> Try it:
All of the entries below are to be retyped exactly.

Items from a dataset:
■ ■ ■ ■ ■ ■ ■

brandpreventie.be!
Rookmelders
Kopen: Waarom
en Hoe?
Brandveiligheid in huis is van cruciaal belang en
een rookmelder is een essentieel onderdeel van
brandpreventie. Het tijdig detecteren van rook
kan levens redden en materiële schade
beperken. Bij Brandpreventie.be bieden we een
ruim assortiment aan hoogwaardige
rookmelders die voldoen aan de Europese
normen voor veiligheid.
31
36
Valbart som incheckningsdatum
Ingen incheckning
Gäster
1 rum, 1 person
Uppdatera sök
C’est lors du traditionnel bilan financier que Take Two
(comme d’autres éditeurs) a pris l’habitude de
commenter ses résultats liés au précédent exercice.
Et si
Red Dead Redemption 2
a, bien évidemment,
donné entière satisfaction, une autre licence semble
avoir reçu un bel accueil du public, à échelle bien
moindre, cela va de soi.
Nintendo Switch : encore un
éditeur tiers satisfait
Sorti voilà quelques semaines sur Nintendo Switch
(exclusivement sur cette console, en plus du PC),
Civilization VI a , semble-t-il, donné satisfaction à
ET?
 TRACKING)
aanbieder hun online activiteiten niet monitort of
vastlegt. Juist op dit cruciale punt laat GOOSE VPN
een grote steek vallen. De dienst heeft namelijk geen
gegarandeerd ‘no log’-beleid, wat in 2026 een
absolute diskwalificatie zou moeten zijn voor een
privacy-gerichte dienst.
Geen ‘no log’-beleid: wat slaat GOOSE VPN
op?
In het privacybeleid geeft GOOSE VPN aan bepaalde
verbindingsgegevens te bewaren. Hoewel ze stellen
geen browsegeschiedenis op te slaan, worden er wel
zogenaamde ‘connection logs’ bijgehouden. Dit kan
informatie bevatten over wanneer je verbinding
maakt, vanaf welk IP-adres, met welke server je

■ ■ ■ ■ ■ ■ ■

> Solution to the exercise:
brandpreventie.be!
Rookmelders
Kopen: Waarom
en Hoe?
Brandveiligheid in huis is van cruciaal belang en
een rookmelder is een essentieel onderdeel van
brandpreventie. Het tijdig detecteren van rook
kan levens redden en materiële schade
beperken. Bij Brandpreventie.be bieden we een
ruim assortiment aan hoogwaardige
rookmelders die voldoen aan de Europese
normen voor veiligheid.
31
36
Valbart som incheckningsdatum
Ingen incheckning
Gäster
1 rum, 1 person
Uppdatera sök
C’est lors du traditionnel bilan financier que Take Two
(comme d’autres éditeurs) a pris l’habitude de
commenter ses résultats liés au précédent exercice.
Et si
Red Dead Redemption 2
a, bien évidemment,
donné entière satisfaction, une autre licence semble
avoir reçu un bel accueil du public, à échelle bien
moindre, cela va de soi.
Nintendo Switch : encore un
éditeur tiers satisfait
Sorti voilà quelques semaines sur Nintendo Switch
(exclusivement sur cette console, en plus du PC),
Civilization VI a , semble-t-il, donné satisfaction à
ET?
 TRACKING)
aanbieder hun online activiteiten niet monitort of
vastlegt. Juist op dit cruciale punt laat GOOSE VPN
een grote steek vallen. De dienst heeft namelijk geen
gegarandeerd ‘no log’-beleid, wat in 2026 een
absolute diskwalificatie zou moeten zijn voor een
privacy-gerichte dienst.
Geen ‘no log’-beleid: wat slaat GOOSE VPN
op?
In het privacybeleid geeft GOOSE VPN aan bepaalde
verbindingsgegevens te bewaren. Hoewel ze stellen
geen browsegeschiedenis op te slaan, worden er wel
zogenaamde ‘connection logs’ bijgehouden. Dit kan
informatie bevatten over wanneer je verbinding
maakt, vanaf welk IP-adres, met welke server je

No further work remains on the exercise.